I’m not entirely convinced that the public has a right to know how Mr. Styles describes his identity to his friends. But no matter how (or even if) Mr. Styles identifies, we must not look away from the uncomfortable truth about his public image: The celebrity has deployed queer symbols and fashioned himself an ambiguous icon, without touching the messy, unlikable politics of claiming a public label.
In displaying queer symbols as he does, Mr. Styles may indeed be navigating a culture and its closet as best he can. But he also sends young, questioning fans a message that it’s acceptable, perhaps even advisable, to reject the Harvey Milk mantra that has guided so many in the L.G.B.T.Q. community in our struggle for collective freedom: “Every Gay person must come out.”
In the Better Homes & Gardens profile, Mr. Styles elided the issue in one of his few revealing comments on sexual orientation. “The whole point of where we should be heading,” he said, “which is toward accepting everybody and being more open, is that it doesn’t matter, and it’s about not having to label everything, not having to clarify what boxes you’re checking.”

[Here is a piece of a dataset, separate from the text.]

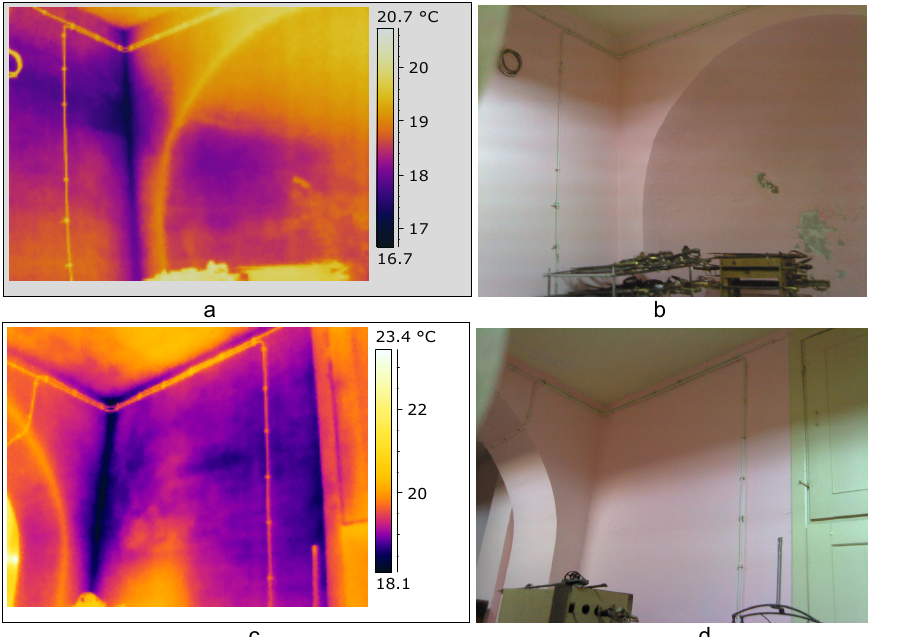
Figure 4 – Thermograms and the photos of the weapons depot with visible moisture Slika 4 – Termogrami I fotogarfije depoa naoružanja sa vidljivom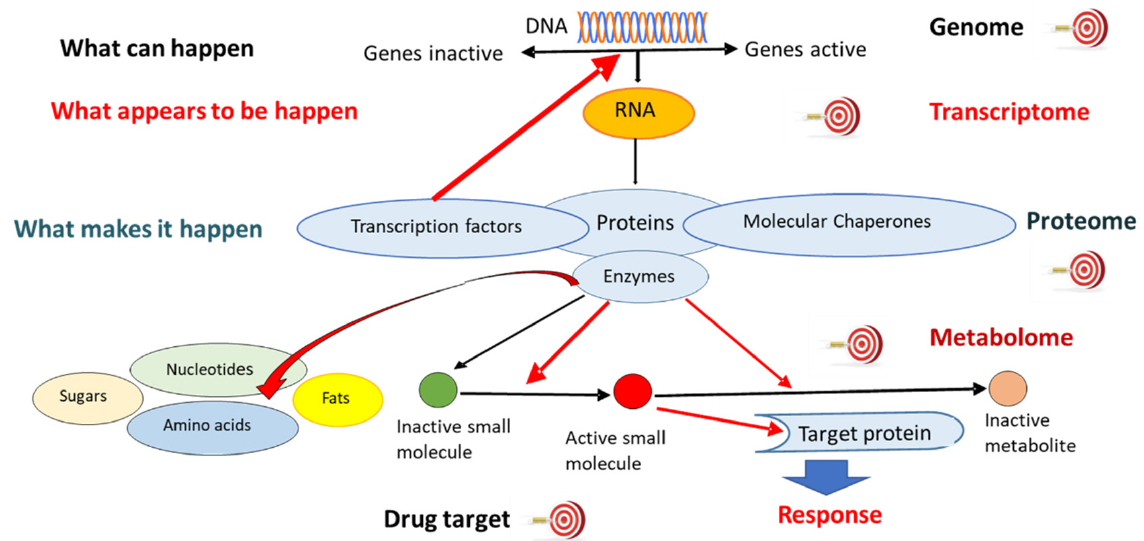
Figure 1. Flowchart showing the possible cellular and molecular targets for pharmacological intervention and the cell response after an active molecule binds its receptor at metabolomic, proteomic, transcriptomic, and genomic levels of regulation. Reprinted from Reference [5].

These soft, fluidity-affirming words muffle the danger of the tantalizing fantasy Mr. Styles presents. Implied by his celebrity is the idea that the greatest fights against anti-queerness are over and that it’s good, or at least good business sense, to play coy to appeal to the masses — even those who would rather see you dead than in love.
This position does not meet the challenge of a noticeable rise in anti-queerness in recent years. In the United States, where Mr. Styles commands the stage, anti-L.G.B.T.Q. bills have become fixtures of many state legislatures. In Eastern Europe, where he toured earlier this summer, L.G.B.T.Q. rights have regressed.And in plenty of other markets around the globe, our existence is denied, if not outright criminalized. In the face of this hatred, Mr. Styles hasn’t chosen overt rebellion. He proposes an easy-to-swallow plea to “treat people with kindness.” It’s a tired platitude tone-deaf to 2022’s brand of bigotry.
If our community seeks true liberation, Mr. Styles’s “don’t ask, don’t tell”queerness must not be something to which we aspire. It should instead be something that we mourn.
Coming out can be an act of political resistance, but it’s also a celebration. We exclaim to the world: “I’m here! I’m queer! You must accept me!” Maybe that isn’t always a palatable, salable message, but if it is offensive to those who hate us, we must shout it.
No matter how he identifies, if Mr. Styles wishes to dance with our symbols, he would do well to pay more attention to their politics, regardless of whether he dreams with us of liberation.
Anna Marks is an editorial assistant in Opinion.